>>>>>
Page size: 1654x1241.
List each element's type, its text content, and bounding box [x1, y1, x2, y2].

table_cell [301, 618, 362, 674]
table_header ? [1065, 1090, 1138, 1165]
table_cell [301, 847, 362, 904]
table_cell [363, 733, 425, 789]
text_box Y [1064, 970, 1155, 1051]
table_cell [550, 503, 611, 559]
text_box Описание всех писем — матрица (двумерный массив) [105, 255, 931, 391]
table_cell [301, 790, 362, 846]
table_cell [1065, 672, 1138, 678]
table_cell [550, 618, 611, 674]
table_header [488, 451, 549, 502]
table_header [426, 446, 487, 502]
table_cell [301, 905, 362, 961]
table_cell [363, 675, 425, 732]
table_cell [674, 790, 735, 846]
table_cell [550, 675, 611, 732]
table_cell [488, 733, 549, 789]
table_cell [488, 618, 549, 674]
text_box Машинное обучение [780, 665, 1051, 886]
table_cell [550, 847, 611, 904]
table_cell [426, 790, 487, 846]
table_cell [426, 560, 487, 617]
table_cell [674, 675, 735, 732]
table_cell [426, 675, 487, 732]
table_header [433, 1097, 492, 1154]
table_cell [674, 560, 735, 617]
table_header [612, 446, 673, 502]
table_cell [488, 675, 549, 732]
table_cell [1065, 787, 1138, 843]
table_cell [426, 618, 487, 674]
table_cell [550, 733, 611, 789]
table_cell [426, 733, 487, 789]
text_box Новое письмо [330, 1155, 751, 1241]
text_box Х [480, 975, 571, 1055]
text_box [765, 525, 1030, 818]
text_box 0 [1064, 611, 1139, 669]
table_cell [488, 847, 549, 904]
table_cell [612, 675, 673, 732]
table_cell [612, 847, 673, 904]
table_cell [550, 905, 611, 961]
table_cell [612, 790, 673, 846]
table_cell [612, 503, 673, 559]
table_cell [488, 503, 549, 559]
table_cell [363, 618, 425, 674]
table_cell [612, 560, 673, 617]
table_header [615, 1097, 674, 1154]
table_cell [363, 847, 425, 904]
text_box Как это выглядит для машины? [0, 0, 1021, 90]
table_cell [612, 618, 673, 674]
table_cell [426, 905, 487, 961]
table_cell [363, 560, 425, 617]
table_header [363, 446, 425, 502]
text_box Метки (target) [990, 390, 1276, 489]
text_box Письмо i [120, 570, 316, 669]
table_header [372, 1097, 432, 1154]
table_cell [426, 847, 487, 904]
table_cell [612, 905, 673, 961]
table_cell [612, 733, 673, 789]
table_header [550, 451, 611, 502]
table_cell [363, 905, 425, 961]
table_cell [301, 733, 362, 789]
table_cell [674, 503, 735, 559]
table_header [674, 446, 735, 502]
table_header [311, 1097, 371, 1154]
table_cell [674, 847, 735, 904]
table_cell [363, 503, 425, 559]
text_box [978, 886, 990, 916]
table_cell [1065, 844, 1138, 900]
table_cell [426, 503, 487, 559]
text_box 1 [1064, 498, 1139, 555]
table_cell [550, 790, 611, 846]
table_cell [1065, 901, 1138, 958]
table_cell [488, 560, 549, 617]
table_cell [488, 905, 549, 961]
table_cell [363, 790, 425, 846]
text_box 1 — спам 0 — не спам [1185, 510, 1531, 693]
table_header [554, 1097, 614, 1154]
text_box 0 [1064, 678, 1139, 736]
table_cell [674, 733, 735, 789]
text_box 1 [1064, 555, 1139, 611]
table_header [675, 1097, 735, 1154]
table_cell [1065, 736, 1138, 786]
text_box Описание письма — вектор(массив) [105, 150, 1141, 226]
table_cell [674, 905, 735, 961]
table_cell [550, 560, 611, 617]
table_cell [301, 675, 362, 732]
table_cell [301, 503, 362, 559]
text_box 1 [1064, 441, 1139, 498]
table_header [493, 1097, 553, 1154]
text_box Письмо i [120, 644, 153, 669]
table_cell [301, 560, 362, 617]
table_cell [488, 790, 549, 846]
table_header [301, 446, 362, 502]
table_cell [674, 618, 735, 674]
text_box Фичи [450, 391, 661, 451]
<<<<<
** STATED PROBLEM **
Print every line of the records above again, unchanged and in the same order.

** CORRECT RESULT **
Page size: 1654x1241.
List each element's type, its text content, and bounding box [x1, y1, x2, y2].

table_cell [301, 618, 362, 674]
table_header ? [1065, 1090, 1138, 1165]
table_cell [301, 847, 362, 904]
table_cell [363, 733, 425, 789]
text_box Y [1064, 970, 1155, 1051]
table_cell [550, 503, 611, 559]
text_box Описание всех писем — матрица (двумерный массив) [105, 255, 931, 391]
table_cell [301, 790, 362, 846]
table_cell [1065, 672, 1138, 678]
table_cell [550, 618, 611, 674]
table_header [488, 451, 549, 502]
table_header [426, 446, 487, 502]
table_cell [301, 905, 362, 961]
table_cell [363, 675, 425, 732]
table_cell [674, 790, 735, 846]
table_cell [550, 675, 611, 732]
table_cell [488, 733, 549, 789]
table_cell [488, 618, 549, 674]
text_box Машинное обучение [780, 665, 1051, 886]
table_cell [550, 847, 611, 904]
table_cell [426, 790, 487, 846]
table_cell [426, 560, 487, 617]
table_cell [674, 675, 735, 732]
table_cell [426, 675, 487, 732]
table_header [433, 1097, 492, 1154]
table_cell [674, 560, 735, 617]
table_header [612, 446, 673, 502]
table_cell [488, 675, 549, 732]
table_cell [1065, 787, 1138, 843]
table_cell [426, 618, 487, 674]
table_cell [550, 733, 611, 789]
table_cell [426, 733, 487, 789]
text_box Новое письмо [330, 1155, 751, 1241]
text_box Х [480, 975, 571, 1055]
text_box [765, 525, 1030, 818]
text_box 0 [1064, 611, 1139, 669]
table_cell [488, 847, 549, 904]
table_cell [612, 675, 673, 732]
table_cell [612, 847, 673, 904]
table_cell [550, 905, 611, 961]
table_cell [612, 790, 673, 846]
table_cell [612, 503, 673, 559]
table_cell [488, 503, 549, 559]
table_cell [363, 618, 425, 674]
table_cell [612, 560, 673, 617]
table_header [615, 1097, 674, 1154]
table_cell [363, 847, 425, 904]
text_box Как это выглядит для машины? [0, 0, 1021, 90]
table_cell [612, 618, 673, 674]
table_cell [426, 905, 487, 961]
table_cell [363, 560, 425, 617]
table_header [363, 446, 425, 502]
text_box Метки (target) [990, 390, 1276, 489]
text_box Письмо i [120, 570, 316, 669]
table_header [372, 1097, 432, 1154]
table_cell [426, 847, 487, 904]
table_cell [612, 905, 673, 961]
table_cell [612, 733, 673, 789]
table_header [550, 451, 611, 502]
table_cell [363, 905, 425, 961]
table_cell [301, 733, 362, 789]
table_cell [674, 503, 735, 559]
table_header [674, 446, 735, 502]
table_header [311, 1097, 371, 1154]
table_cell [674, 847, 735, 904]
table_cell [363, 503, 425, 559]
text_box [978, 886, 990, 916]
table_cell [1065, 844, 1138, 900]
table_cell [426, 503, 487, 559]
text_box 1 [1064, 498, 1139, 555]
table_cell [550, 790, 611, 846]
table_cell [1065, 901, 1138, 958]
table_cell [488, 560, 549, 617]
table_cell [488, 905, 549, 961]
table_cell [363, 790, 425, 846]
text_box 1 — спам 0 — не спам [1185, 510, 1531, 693]
table_header [554, 1097, 614, 1154]
text_box 0 [1064, 678, 1139, 736]
table_cell [674, 733, 735, 789]
text_box 1 [1064, 555, 1139, 611]
table_header [675, 1097, 735, 1154]
table_cell [1065, 736, 1138, 786]
text_box Описание письма — вектор(массив) [105, 150, 1141, 226]
table_cell [674, 905, 735, 961]
table_cell [550, 560, 611, 617]
table_cell [301, 675, 362, 732]
table_cell [301, 503, 362, 559]
text_box 1 [1064, 441, 1139, 498]
table_header [493, 1097, 553, 1154]
text_box Письмо i [120, 644, 153, 669]
table_cell [301, 560, 362, 617]
table_cell [488, 790, 549, 846]
table_header [301, 446, 362, 502]
table_cell [674, 618, 735, 674]
text_box Фичи [450, 391, 661, 451]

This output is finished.